Data supplied:
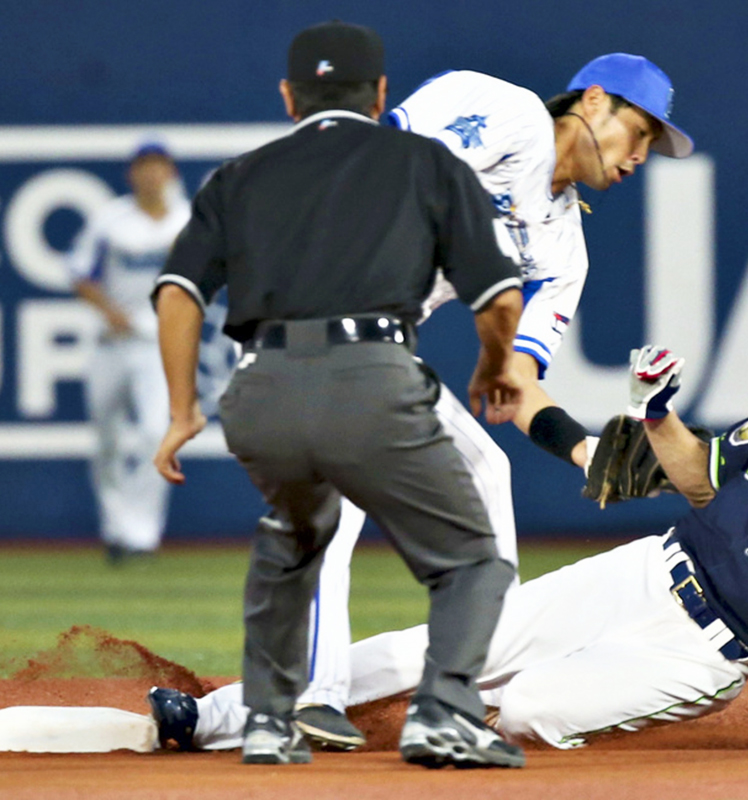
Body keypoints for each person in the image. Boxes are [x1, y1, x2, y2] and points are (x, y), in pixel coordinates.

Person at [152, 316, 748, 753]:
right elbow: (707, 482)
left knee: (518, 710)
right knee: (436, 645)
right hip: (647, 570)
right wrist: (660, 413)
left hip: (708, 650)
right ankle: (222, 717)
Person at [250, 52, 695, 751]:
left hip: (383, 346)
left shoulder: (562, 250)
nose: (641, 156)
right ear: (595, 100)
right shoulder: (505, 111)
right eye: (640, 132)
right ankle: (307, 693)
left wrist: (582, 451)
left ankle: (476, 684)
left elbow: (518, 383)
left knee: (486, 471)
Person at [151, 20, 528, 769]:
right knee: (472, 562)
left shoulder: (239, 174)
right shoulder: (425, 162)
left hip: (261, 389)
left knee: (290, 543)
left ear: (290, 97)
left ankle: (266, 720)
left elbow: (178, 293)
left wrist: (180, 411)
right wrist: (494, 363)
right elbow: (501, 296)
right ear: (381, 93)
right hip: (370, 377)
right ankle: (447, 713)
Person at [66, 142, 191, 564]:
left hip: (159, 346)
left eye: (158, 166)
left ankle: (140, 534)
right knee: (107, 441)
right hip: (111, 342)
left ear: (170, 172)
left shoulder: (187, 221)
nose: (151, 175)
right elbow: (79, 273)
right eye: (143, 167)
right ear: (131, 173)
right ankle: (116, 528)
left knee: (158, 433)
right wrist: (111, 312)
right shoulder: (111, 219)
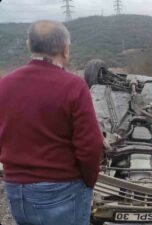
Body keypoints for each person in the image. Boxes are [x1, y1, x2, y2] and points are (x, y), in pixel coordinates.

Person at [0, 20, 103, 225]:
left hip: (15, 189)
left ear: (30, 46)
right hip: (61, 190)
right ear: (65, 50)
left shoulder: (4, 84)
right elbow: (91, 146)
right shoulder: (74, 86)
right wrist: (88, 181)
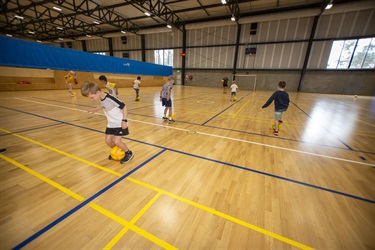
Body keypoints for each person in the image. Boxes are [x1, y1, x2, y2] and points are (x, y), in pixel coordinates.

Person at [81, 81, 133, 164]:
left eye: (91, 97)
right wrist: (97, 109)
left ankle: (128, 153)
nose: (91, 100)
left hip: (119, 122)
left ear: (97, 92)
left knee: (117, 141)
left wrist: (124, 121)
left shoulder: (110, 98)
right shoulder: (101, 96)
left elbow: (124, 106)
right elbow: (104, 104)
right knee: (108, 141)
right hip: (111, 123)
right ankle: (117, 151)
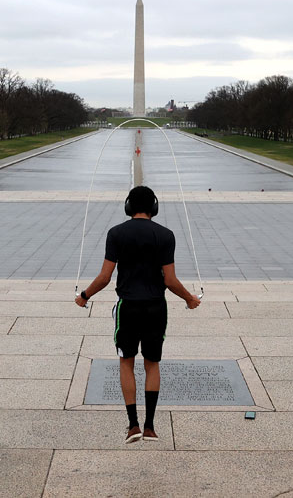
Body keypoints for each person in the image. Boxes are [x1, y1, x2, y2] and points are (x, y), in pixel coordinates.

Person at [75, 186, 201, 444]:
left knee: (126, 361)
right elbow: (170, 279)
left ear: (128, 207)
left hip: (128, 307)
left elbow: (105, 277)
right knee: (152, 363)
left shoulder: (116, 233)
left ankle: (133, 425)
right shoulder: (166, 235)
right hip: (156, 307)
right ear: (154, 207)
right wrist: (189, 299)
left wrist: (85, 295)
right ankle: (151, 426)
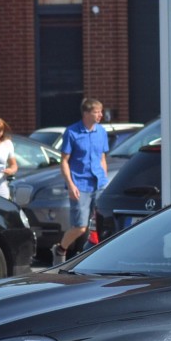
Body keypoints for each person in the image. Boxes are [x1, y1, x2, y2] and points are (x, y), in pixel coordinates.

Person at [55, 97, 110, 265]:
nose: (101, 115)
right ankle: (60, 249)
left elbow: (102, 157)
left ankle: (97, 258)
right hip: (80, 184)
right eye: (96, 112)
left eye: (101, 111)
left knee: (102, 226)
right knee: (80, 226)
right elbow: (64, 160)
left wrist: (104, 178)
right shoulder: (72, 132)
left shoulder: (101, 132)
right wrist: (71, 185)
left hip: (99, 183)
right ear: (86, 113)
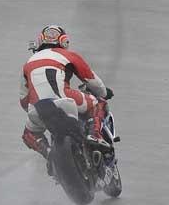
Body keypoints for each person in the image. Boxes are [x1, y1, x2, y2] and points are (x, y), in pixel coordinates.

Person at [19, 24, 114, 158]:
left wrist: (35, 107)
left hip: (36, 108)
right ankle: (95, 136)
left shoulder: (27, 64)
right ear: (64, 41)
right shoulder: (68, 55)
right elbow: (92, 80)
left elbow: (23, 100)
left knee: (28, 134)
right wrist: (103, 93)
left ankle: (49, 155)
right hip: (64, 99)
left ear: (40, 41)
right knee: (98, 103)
--
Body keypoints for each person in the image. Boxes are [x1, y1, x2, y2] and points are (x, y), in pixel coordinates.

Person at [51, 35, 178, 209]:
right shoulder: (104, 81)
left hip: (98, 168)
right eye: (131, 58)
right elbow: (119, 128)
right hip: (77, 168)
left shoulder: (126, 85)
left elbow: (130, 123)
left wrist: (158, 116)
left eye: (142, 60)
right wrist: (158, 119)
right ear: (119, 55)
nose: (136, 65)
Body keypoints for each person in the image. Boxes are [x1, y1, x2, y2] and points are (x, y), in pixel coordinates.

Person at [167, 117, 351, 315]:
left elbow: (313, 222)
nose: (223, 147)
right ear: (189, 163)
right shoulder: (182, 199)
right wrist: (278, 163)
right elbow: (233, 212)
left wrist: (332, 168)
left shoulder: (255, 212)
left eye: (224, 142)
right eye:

Try it:
Copy word for word the stretch of entries above from the line that has "left knee: (28, 134)" through the line that has "right knee: (98, 103)", both ends included, and nothing outside it.

Completed task:
left knee: (28, 134)
right wrist: (103, 93)
left ankle: (49, 155)
right hip: (64, 99)
left ear: (40, 41)
right knee: (98, 103)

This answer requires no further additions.